Una amistad tras el divorcio
Antonio Banderas ha vuelto a referirse con cariño a su expareja Melanie Griffith, con quien compartió casi 20 años de matrimonio. Lejos de distanciarse por completo tras su separación en 2015, ambos han podido conservar una amistad entrañable, que el propio actor describe como una de las más importantes de su vida.
Durante una entrevista en el programa That’s Entertainment, el actor malagueño habló con sinceridad sobre su vínculo con Griffith, revelando detalles de cómo surgió su historia y cómo, a pesar de los cambios, aún se mantienen presentes en la vida del otro. “Probablemente es la mejor amiga que tengo”, aseguró.
Del rodaje al amor real
Recordemos que, Banderas y Griffith se conocieron mientras filmaban la película Too Much, cuando ambos estaban aún casados con otras personas. Sin embargo, según cuenta el actor, la conexión fue inmediata y difícil de ignorar. “Cuando terminas una película, todo vuelve a la normalidad, pero en este caso no fue así”, recuerdó el español. “Fueron dos días, dos semanas, dos meses… y luego vino el teléfono. Tuvimos que afrontar la situación con honestidad”.
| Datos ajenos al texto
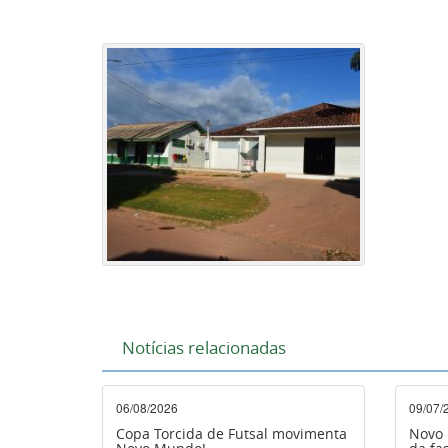
Notícias relacionadas
06/08/2026
09/07/
Copa Torcida de Futsal movimenta
Novo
Tras conocerse más a fondo, formalizaron su relación y contrajeron matrimonio el 14 de mayo de 1996 en Londres, convirtiéndose en una de las parejas más admiradas de Hollywood. Durante años, fueron constantes en las alfombras rojas y eventos del espectáculo, consolidando una imagen pública de complicidad y elegancia.
Sepados pero amigos
Aunque su relación amorosa llegó a su fin en 2015, el respeto y la cercanía entre ambos ha permanecido intacto. Para Banderas, la distancia física no fue sinónimo de desconexión emocional y en más de una oportunidad ha expresado públicamente el afecto que aún le tiene a Griffith, destacando la madurez con la que ambos enfrentaron el divorcio.
“Aunque estamos divorciados, probablemente es la mejor amiga que tengo”. Con estas palabras reflejan una visión distinta del final de una relación, donde el cariño no desaparece, sino que transforma el vínculo de ambos.
La historia de Antonio Banderas y Melanie Griffith ofrece un enfoque refrescante sobre las relaciones pasadas. En un contexto donde las rupturas suelen estar rodeadas de conflicto, esta pareja ha demostrado que es posible conservar los lazos afectivos cuando existe respeto mutuo y una historia compartida que vale la pena preservar.